The Space Tourist Who Wasn't: Welcome to Star City [2]

Japanese dot com mogul Dice-K spent $20 million to become a space tourist. But he barely made it out of Russia's cosmonaut training camp, Star City.

This story, which originally appeared in Wired, is part two of my feature story about Russia’s cosmonaut training town, Star City. I went first in 2006 to chronicle Dice-K’s adventure, and then returned in 2008 to write about computer game designer Richard Garriott’s training.

I met Daisuke "Dice-K" Enomoto in Star City, Russia, in August 2006. Enomoto, 37, is slight with tired eyes and a shock of bleach-blond dyed hair. His idea of space travel comes from comic books and Star Wars. He grew up as a self-described otaku, coding his own computer games and dreaming of space—or, at least, space as it was portrayed in Star Wars and manga. His favorite anime show, Gundam, chronicles a future full of giant robots in which humans are abandoning this planet for the stars. "People who live on Earth, their souls is tied up by gravity, you understand?" Enomoto says. "I sympathize with this idea. Maybe in the future people should live in the space."

Enomoto applied his programming skills to building Internet companies, making millions. He bought a swanky wraparound penthouse loft overlooking Tokyo's famous electronics district, Akihabara. He tooled around in Porsches and Segways, and threw raves. He redecorated the moon-age pad himself, tricking it out with sinuous white walls modeled after the International Space Station. But life was bearing down on him. He married and divorced, had a couple of kids. One of his former companies, Livedoor, was embroiled in criminal lawsuits over stock and accounting issues. He needed to get away from the money, the demands, the scandal. And what better place to go than space? "I just want to go up there," he says, "and chill."

This giddy club kid paid $20 million (the price of a trip to the International Space Station at the time) to Space Adventures. He left behind his sci-fi penthouse and moved into a tiny two-room apartment in Star City to train for his 10-day space trip. He bunked with a Russian translator named Sergei, who stayed up every night shoving wads of newspaper into the window cracks to keep out the freezing winds.

The longer Enomoto stayed at Star City, however, the more he came to enjoy the simple life there. Gone were the pressures of life in Japan. "I realize life is more than just money," he says. The broadband access in his cramped Star City apartment and several seasons of 24 on DVD didn't hurt.

Enomoto had big plans for his ride into space—and not just the ultimate iPod playlist he put together for the trip, a meticulously arranged mix of techno and trance. He also intended to take cosplay to a whole new level. He would dress like his favorite anime character—the mighty Char Aznable from Gundam. He had his assistant make a custom space suit, an orange and black number complete with a homemade Dice-K patch stitched on the front.

Every Space Adventures client can do experiments during his or her trip to space—most have chosen to conduct scientific research. Enomoto decided to see if he could assemble Gundam toys in weightlessness. Enomoto explains, "I make robots in these bags!" as he reaches his hands inside what looks like an elaborate Ziploc filled with robot parts, "just because it's fun!"

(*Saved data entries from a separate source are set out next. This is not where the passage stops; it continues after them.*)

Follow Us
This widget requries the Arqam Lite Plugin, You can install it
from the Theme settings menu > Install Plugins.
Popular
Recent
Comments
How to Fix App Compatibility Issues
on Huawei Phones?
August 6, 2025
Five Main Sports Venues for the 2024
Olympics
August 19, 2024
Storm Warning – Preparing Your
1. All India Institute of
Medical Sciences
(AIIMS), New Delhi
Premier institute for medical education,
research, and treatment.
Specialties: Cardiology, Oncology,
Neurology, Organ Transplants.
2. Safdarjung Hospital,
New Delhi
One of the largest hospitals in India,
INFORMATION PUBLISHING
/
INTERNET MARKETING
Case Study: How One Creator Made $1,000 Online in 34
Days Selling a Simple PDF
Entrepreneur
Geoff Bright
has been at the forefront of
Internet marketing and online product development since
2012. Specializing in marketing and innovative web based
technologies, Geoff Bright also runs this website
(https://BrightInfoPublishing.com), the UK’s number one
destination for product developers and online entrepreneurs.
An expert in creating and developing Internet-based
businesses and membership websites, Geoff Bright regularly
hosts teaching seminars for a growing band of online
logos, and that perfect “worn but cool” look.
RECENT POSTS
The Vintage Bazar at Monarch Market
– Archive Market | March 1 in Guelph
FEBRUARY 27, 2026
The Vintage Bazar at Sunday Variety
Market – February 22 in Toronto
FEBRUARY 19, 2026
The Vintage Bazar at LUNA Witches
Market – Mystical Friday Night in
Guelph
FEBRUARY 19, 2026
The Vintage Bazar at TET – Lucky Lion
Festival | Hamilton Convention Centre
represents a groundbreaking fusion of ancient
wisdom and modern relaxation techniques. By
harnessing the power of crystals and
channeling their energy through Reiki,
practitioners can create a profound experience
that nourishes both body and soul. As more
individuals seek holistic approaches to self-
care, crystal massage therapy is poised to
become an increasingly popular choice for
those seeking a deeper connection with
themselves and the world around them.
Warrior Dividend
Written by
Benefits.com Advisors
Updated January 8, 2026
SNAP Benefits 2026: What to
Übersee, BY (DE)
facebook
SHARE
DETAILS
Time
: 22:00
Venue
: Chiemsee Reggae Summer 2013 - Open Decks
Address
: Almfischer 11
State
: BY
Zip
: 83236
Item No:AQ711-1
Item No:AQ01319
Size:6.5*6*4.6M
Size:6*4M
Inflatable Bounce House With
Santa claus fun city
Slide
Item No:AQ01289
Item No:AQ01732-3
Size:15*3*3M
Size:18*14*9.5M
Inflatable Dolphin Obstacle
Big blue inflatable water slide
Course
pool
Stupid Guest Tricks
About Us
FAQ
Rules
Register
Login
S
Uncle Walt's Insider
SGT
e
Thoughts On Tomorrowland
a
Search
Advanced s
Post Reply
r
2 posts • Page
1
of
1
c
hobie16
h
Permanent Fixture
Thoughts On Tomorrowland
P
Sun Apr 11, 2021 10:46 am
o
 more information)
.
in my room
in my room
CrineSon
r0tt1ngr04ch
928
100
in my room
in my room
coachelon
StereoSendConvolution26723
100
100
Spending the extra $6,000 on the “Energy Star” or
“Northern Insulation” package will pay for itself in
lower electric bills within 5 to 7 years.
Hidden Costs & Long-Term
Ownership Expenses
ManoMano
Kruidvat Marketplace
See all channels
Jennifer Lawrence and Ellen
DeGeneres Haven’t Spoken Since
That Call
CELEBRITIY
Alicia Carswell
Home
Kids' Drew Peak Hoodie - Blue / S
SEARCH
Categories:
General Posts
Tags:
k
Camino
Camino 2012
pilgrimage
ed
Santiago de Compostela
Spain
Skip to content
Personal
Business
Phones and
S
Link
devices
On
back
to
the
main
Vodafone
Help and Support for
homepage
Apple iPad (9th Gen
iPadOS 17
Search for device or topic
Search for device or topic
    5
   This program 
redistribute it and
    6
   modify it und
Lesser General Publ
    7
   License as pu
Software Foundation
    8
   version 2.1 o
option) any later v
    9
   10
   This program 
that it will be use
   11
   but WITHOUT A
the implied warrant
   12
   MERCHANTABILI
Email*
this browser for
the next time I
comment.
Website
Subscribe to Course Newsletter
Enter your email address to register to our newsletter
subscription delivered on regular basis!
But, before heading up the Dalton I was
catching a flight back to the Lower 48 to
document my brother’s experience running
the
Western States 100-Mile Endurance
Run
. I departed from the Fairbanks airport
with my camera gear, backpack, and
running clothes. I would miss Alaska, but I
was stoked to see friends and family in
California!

Enomoto show me a couple of toy Gundam robots, an example of the sort of toys he wanted to see if he could assemble in the weightlessness of space. Photo: David Kushner

Enomoto's space dreams came crashing down one August morning shortly after my arrival in Star City. The discovery of a kidney stone means he can't fly. Enomoto's backup, Anousheh Ansari, a 41-year-old Iranian woman living in the US, will be taking his seat in the next Soyuz launch. After a visit to the hospital, he's sitting in his apartment with a steaming cup of tea. Enomoto's phone rings off the hook from friends just getting the news. But Enomoto is all smiles.

"My flight isn't canceled," he tells his friend on the phone, "it's just postponed." With his training complete and his condition treatable by a blast of ultrasound, Enomoto is in even better shape. He'll be up in space in no time. Best of all, he says, now he can work out some final details like getting the space station manuals translated into Japanese. And, he says, maybe he'll use the extra time to negotiate a spacewalk outside the ISS.

In the meantime, he's happy Anousheh is getting her crack at the flight.

Any chance he'll let her assemble one of his robot toys in space when she goes? "I don't think so!" he says, with a nerdy laugh and a snort. He spent $20 million, and the robots are coming with him.